La deuxième question touche aux transformations du dialogue social. Sert-il seulement pour régler une crise, ou sert-il aussi à accompagner la transformation du travail et du marché du travail ?

La troisième question touche les acteurs. Ce ne sont plus les mêmes que lors de la crise sidérurgique des années 70, quand la tripartite luxembourgeoise est née. Le Luxembourg est sujet à la nouvelle division internationale du travail et est entré dans la compétition entre les économies des Etats membres de l’UE. Le système de décision n’est plus clair du tout. Quel est le rôle au niveau des décisions du patronat, des syndicats, du gouvernement ? Et puis de quel patronat parle-t-on ? Des PME locales, ou des grandes firmes multinationales ? Qui participe en tant que salarié au dialogue dans la mesure où la majorité des salariés du secteur privé sont des frontaliers non-résidents ? Pour eux se posent des problèmes de participation, même si la loi est ouverte de ce côté-là. Les questions de mobilité des travailleurs comme leurs carrières de retraite se complexifient.

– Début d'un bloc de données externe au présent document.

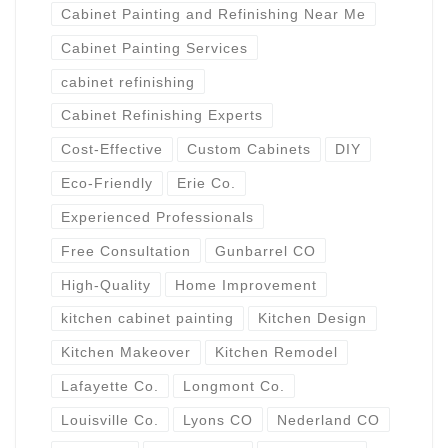
Cabinet Painting and Refinishing Near Me
Cabinet Painting Services
cabinet refinishing
Cabinet Refinishing Experts
Cost-Effective
Custom Cabinets
DIY
Eco-Friendly
Erie Co.
Experienced Professionals
Free Consultation
Gunbarrel CO
High-Quality
Home Improvement
kitchen cabinet painting
Kitchen Design
Kitchen Makeover
Kitchen Remodel
Lafayette Co.
Longmont Co.
Louisville Co.
Lyons CO
Nederland CO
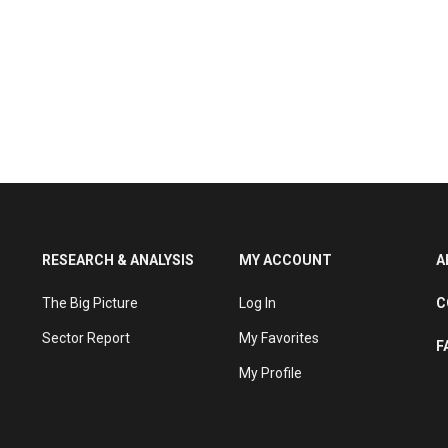
RESEARCH & ANALYSIS
MY ACCOUNT
A
The Big Picture
Log In
C
Sector Report
My Favorites
F
My Profile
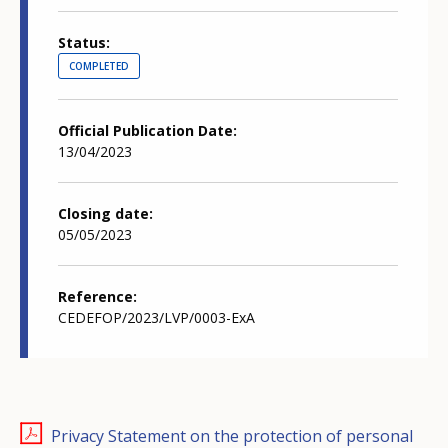
Status
COMPLETED
Official Publication Date
13/04/2023
Closing date
05/05/2023
Reference
CEDEFOP/2023/LVP/0003-ExA
Privacy Statement on the protection of personal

La quatrième question est celle de la fragmentation de l’organisation du travail, des rapports politiques, de la scène syndicale, du monde patronal et aussi entre Etats membres de l’UE, à travers la compétition entre législations. Le rapport entre espace public et règles négociées dans le secteur privé se pose également dans ce contexte.

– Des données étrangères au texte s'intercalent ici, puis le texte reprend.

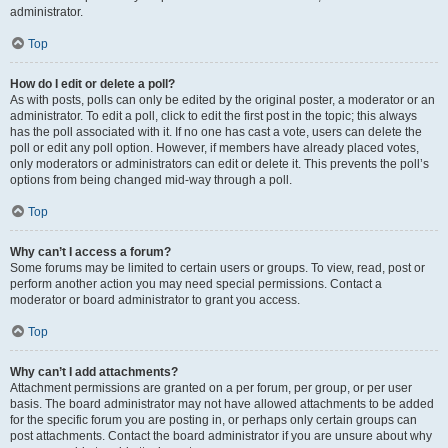
administrator.
Top
How do I edit or delete a poll?
As with posts, polls can only be edited by the original poster, a moderator or an
administrator. To edit a poll, click to edit the first post in the topic; this always
has the poll associated with it. If no one has cast a vote, users can delete the
poll or edit any poll option. However, if members have already placed votes,
only moderators or administrators can edit or delete it. This prevents the poll’s
options from being changed mid-way through a poll.
Top
Why can’t I access a forum?
Some forums may be limited to certain users or groups. To view, read, post or
perform another action you may need special permissions. Contact a
moderator or board administrator to grant you access.
Top
Why can’t I add attachments?
Attachment permissions are granted on a per forum, per group, or per user
basis. The board administrator may not have allowed attachments to be added
for the specific forum you are posting in, or perhaps only certain groups can
post attachments. Contact the board administrator if you are unsure about why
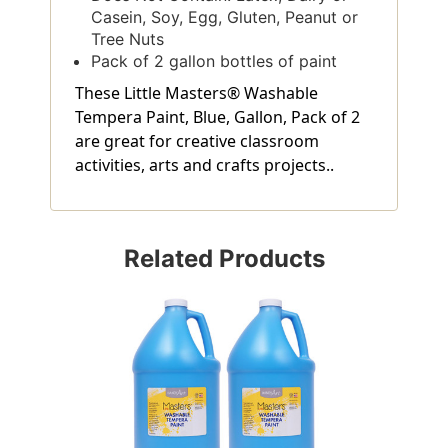
Casein, Soy, Egg, Gluten, Peanut or
Tree Nuts
Pack of 2 gallon bottles of paint
These Little Masters® Washable
Tempera Paint, Blue, Gallon, Pack of 2
are great for creative classroom
activities, arts and crafts projects..
Related Products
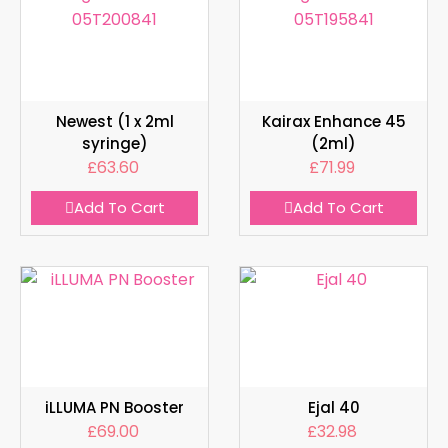
Newest (1 x 2ml
Kairax Enhance 45
syringe)
(2ml)
£
63.60
£
71.99
Add To Cart
Add To Cart
iLLUMA PN Booster
Ejal 40
£
69.00
£
32.98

La cinquième question part du taux de syndicalisation pour scruter d’autres moyens complémentaires pour que le dialogue social puisse être mené dans le nouveau contexte internationalisé. Les négociations dans les grands groupes mettent en évidence la faille des faibles relations entre syndicats des Etats membres de l’UE alors que la dimension européenne ou mondiale des grands groupes peut affaiblir les syndicats.

Y a-t-il en fin de compte un modèle social et un dialogue social européens ? Selon Philippe Poirier, qui reste perplexe à cet égard, il y a en tout cas dans le domaine social une complémentarité entre l’action des gouvernements des Etats membres de l’UE et l’action de l’UE d’un côté, et de l’autre côté, le dialogue social au Luxembourg est plus dépendant que jamais de l’économie mondiale.